Chapter 4 considers emergent ecological themes from Chapter 3 with regard to individual species. Specifically, the analyses of Chapter 3 are complemented by measuring an index of bird abundance, rather than species richness, for 12 candidate indicator species representing six native and six introdcued species. Candidate species were chosen based on their potential utility to serve as ecological indicators and accommodate social elements of the Market Flagship Species model. Non-parametric analyses indicated strong area and habitat effects for the Bellbird Anthornis melanura, Fantial Rhipdura fuliginosa, Grey Warbler Gerygone igata and Rifleman Acanthisitta chloris(p<0.002), intimating a native species preference for large, native tree habitat patches. The introduced Blackbird Turdus merula, Chaffinch Fringilla fringilla, Goldfinch Carduelis carduelia and Yellowhammer Emberiza citrinell similarly showed significant area and habitat effects (p<0.005), though to a lesser degree than native species. These findings support that relationships between native species richness, patch area and habitat type may also be evident at the individual species level. Based on findings of this Chapter, the Bellbird, Grey Warbler, Yellowhammer and Goldfinch were nominated as themost likely candidate species to thread through the Market Flaghsip Model.

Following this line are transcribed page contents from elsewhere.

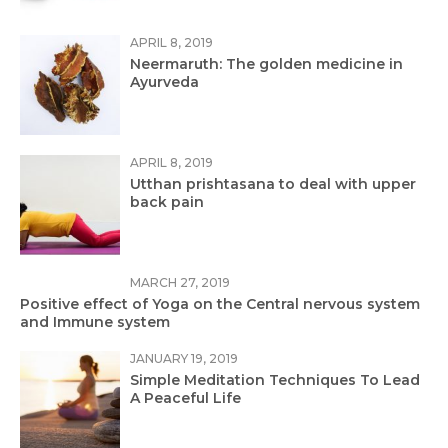
APRIL 8, 2019
Neermaruth: The golden medicine in
Ayurveda
APRIL 8, 2019
Utthan prishtasana to deal with upper
back pain
MARCH 27, 2019
Positive effect of Yoga on the Central nervous system
and Immune system
JANUARY 19, 2019
Simple Meditation Techniques To Lead
A Peaceful Life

Chapter 5 supplements ecological data with social science research that describes farmer attitudes and actions toward birds on their farms. Quantitative analysis was performed on Likert responses of sheep/beef farmers to questions regarding farmer perceptions of birds as providers of ecosystem services, pest species, and possible indicators of farm environment health. This chapter identifies a population of farmers who, irrespective of management system, acknowledge the importance of birds, and by association, biodiversity in supporting farm production. Further, these farmers express a willingness to support bird diversity both independently and in conjunction with audit systems, pointing to their value as a potential demographic with which to trial biodiversity-based market audit systems.
Finally, in Chapter 6, the findings of all previous chapters are considered as they pertain to the Market Flagship Species model. Of the original 12 candidate indicator species, four (Bellbird, Grey Warbler, Goldfinch, Yellowhammer) were threaded through the Market Flagship Species model. Given this final subset, the Bellbird was the sole species that adequately met all social and ecological criteria, and in doing so demonstrated the efficacy of the Market Flagship Species model in selecting an appropriate ecological and social indicator. While the Market Flagship Species model and sampling methods outlined were based on data from New Zealand’s sheep/beef sector, they are equally applicable to any number of pastoral and arable crop sectors, and of great potential value in guiding biodiversity-friendly farming practices in Europe, Australia, the U.S. and Canada, where market institutions remain a strong impetus behind sustainable farm management practices.